German authorities arrested a suspected Auschwitz death camp guard Monday on allegations that he was involved in war crimes committed there between 1941 and 1945, the Associated Press reports.
Hans Lipschis, 93, was deported from the U.S. in 1983 for lying about his past as a Nazi. After "compelling evidence" emerged of his actions at Auschwitz, German authorities took Lipschis into custody, prosecutor Claudia Krauth said.
Lipschis admits that he was assigned to an SS guard unit at the death camp in Poland where about 1.5 million people — mostly Jews — were killed between 1940 and 1945. However, he claims that he was only a cook and took no part in any war crimes.
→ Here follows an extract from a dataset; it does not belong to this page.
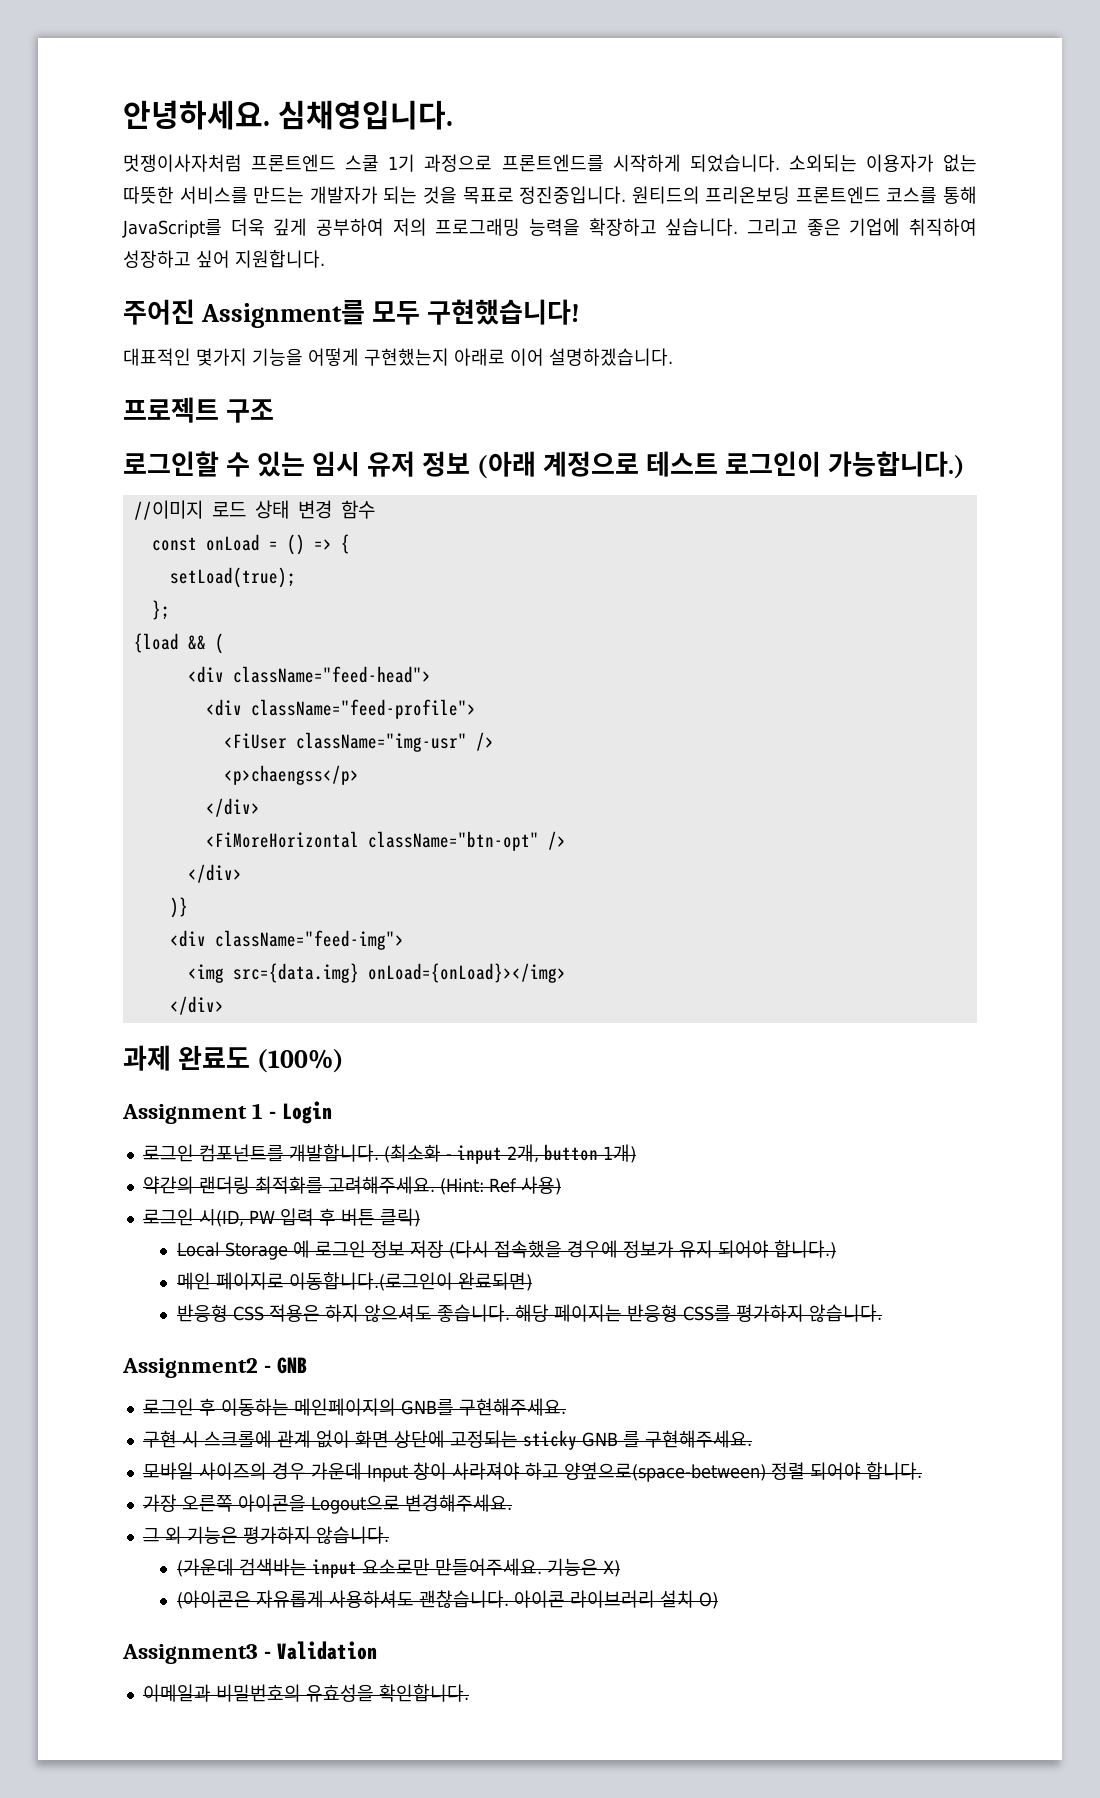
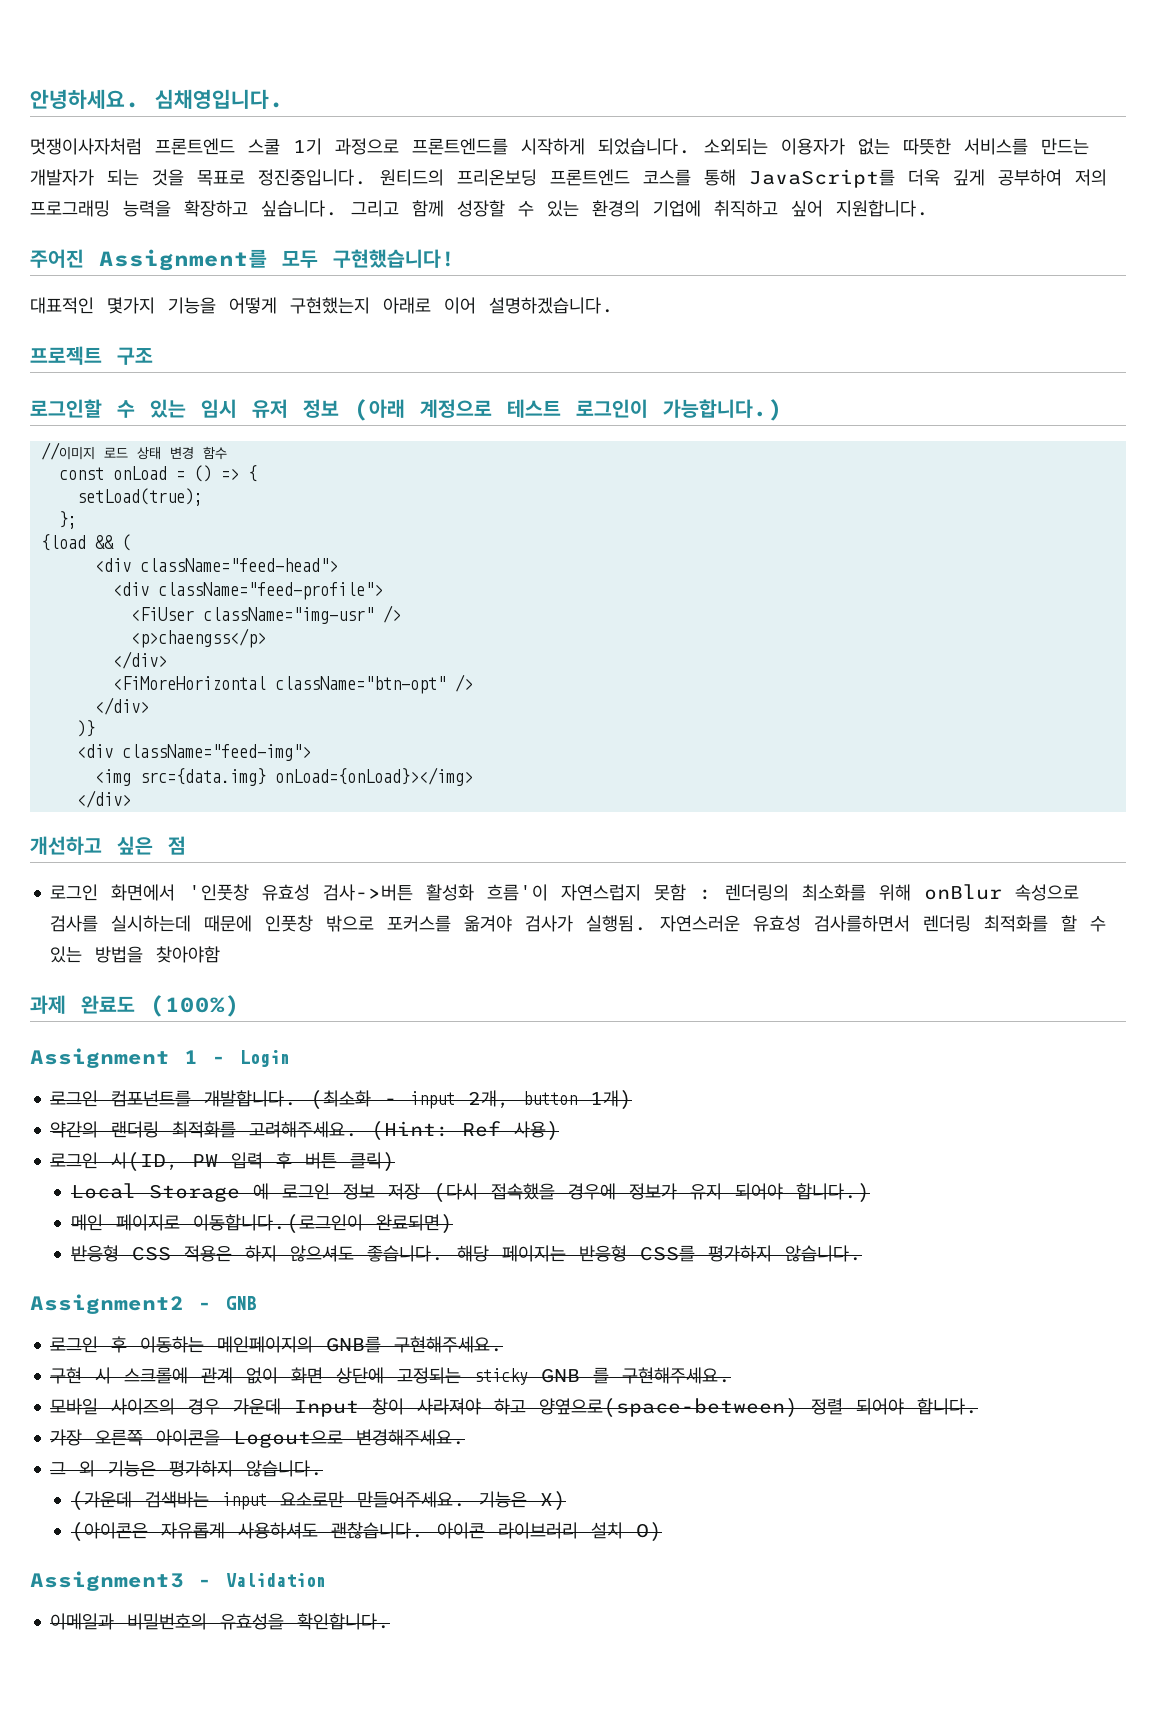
[806,218,977,236] [123,250,191,268] 좋은 기업에 취직하여 성장하고 -> [412,200,778,217] 함께 성장할 수 있는 환경의 기업에 취직하고
(224, 1005) none -> [30,836,186,855] [50,884,1080,901] [50,915,1107,932] [50,946,221,963] // 개선하고 싶은 점 // 로그인 화면에서 '인풋창 유효성 검사->버튼 활성화 흐름'이 자연스럽지 못함 : 렌더링의 최소화를 위해 onBlur 속성으로 검사를 실시하는데 때문에 인풋창 밖으로 포커스를 옮겨야 검사가 실행됨. 자연스러운 유효성 검사를하면서 렌더링 최적화를 할 수 있는 방법을 찾아야함

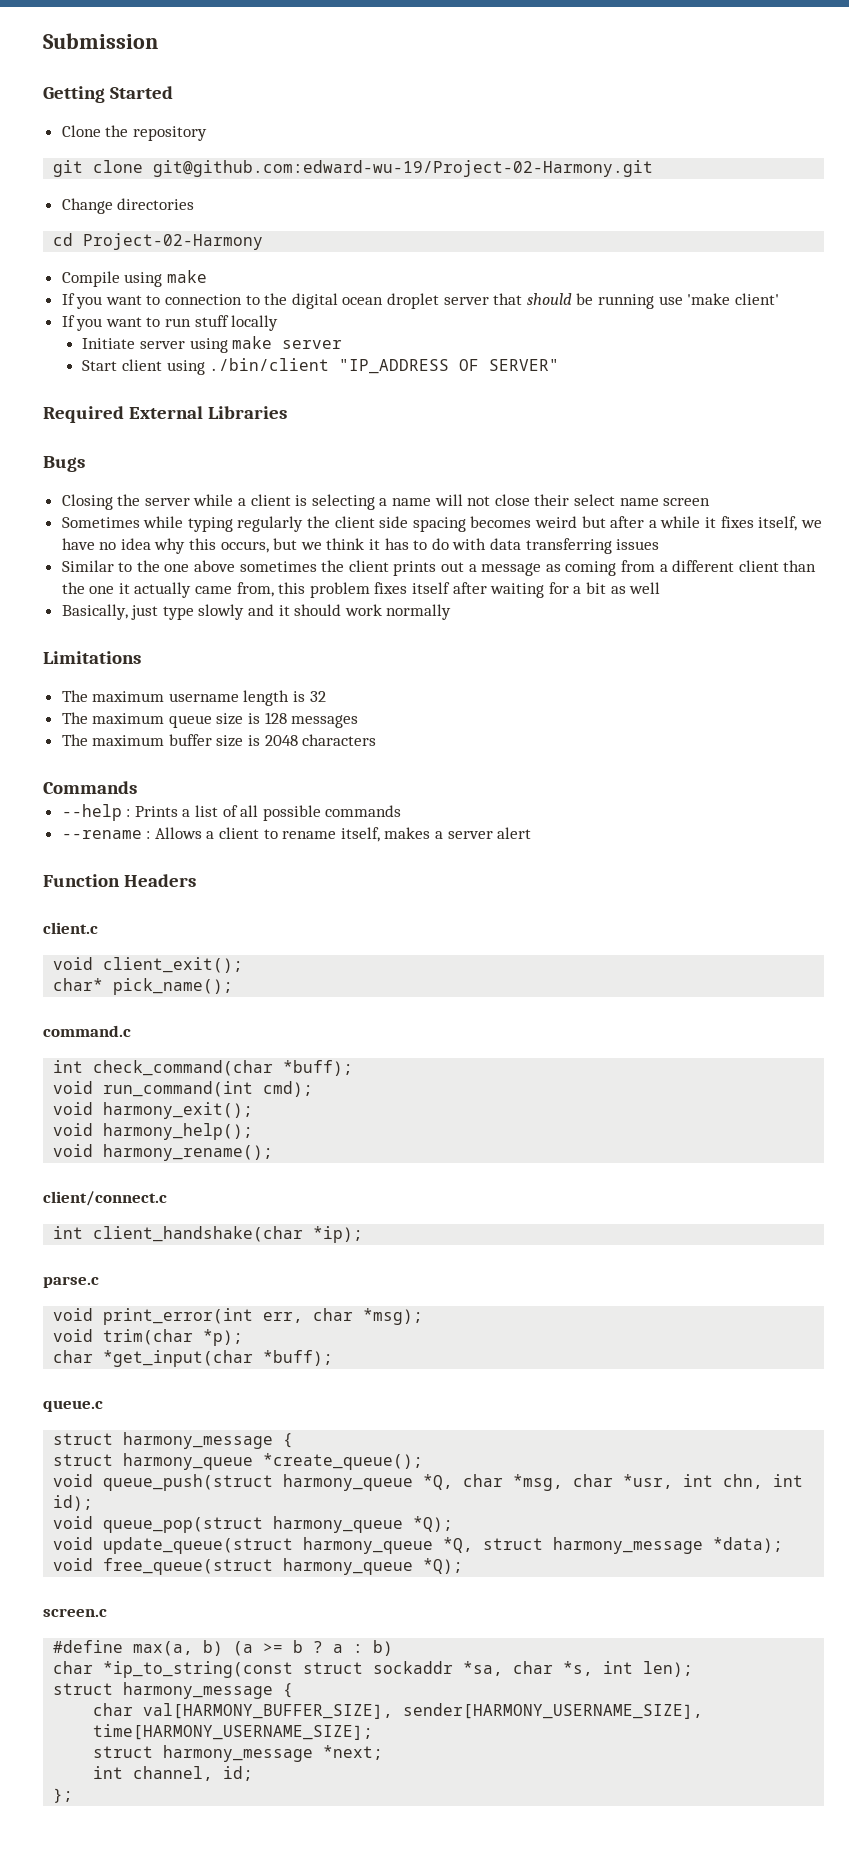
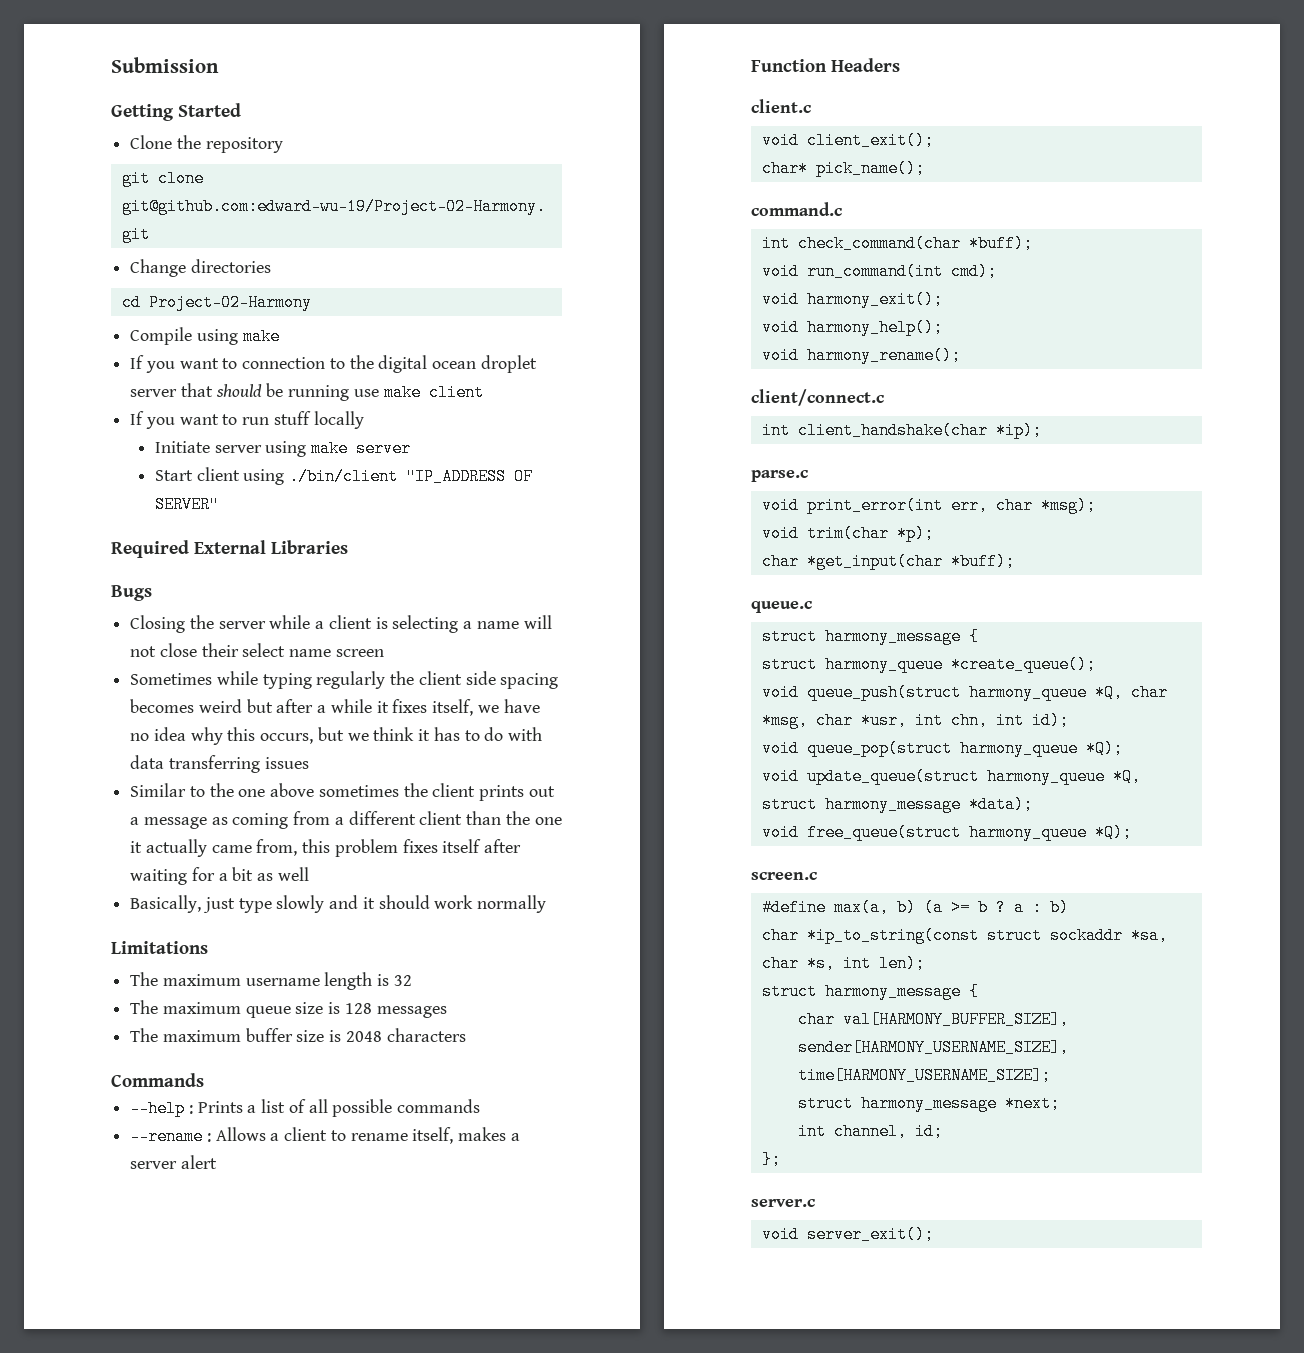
[687,293,779,305] 'make client' -> [383,384,484,401] make client
(74, 1795) none -> [751,1199,815,1207] [761,1226,934,1243] // server.c // void server_exit();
Krauth said that there is enough evidence for a judge to uphold a request for an arrest warrant to charge Lipschis as an accessory to murder.
While bringing formal charges to the alleged death camp guard will take another couple of months, Krauth said that Lipschis is in good enough health to be kept in detention during the process.
Lipschis does not have an attorney and has yet to have a public defender assigned to him, according to Krauth.
Chief Nazi hunter at the Simon Wiesenthal Center, Efraim Zuroff, said that Lipschis' arrest is a good start.
"This is a very positive step, we welcome the arrest," he said about the No. 4 target on his "most wanted Nazi war criminals" list.
"I hope this will only be the first of many arrests, trials and convictions of death camp guards," Zuroff said in a telephone interview from Israel, as quoted by the AP.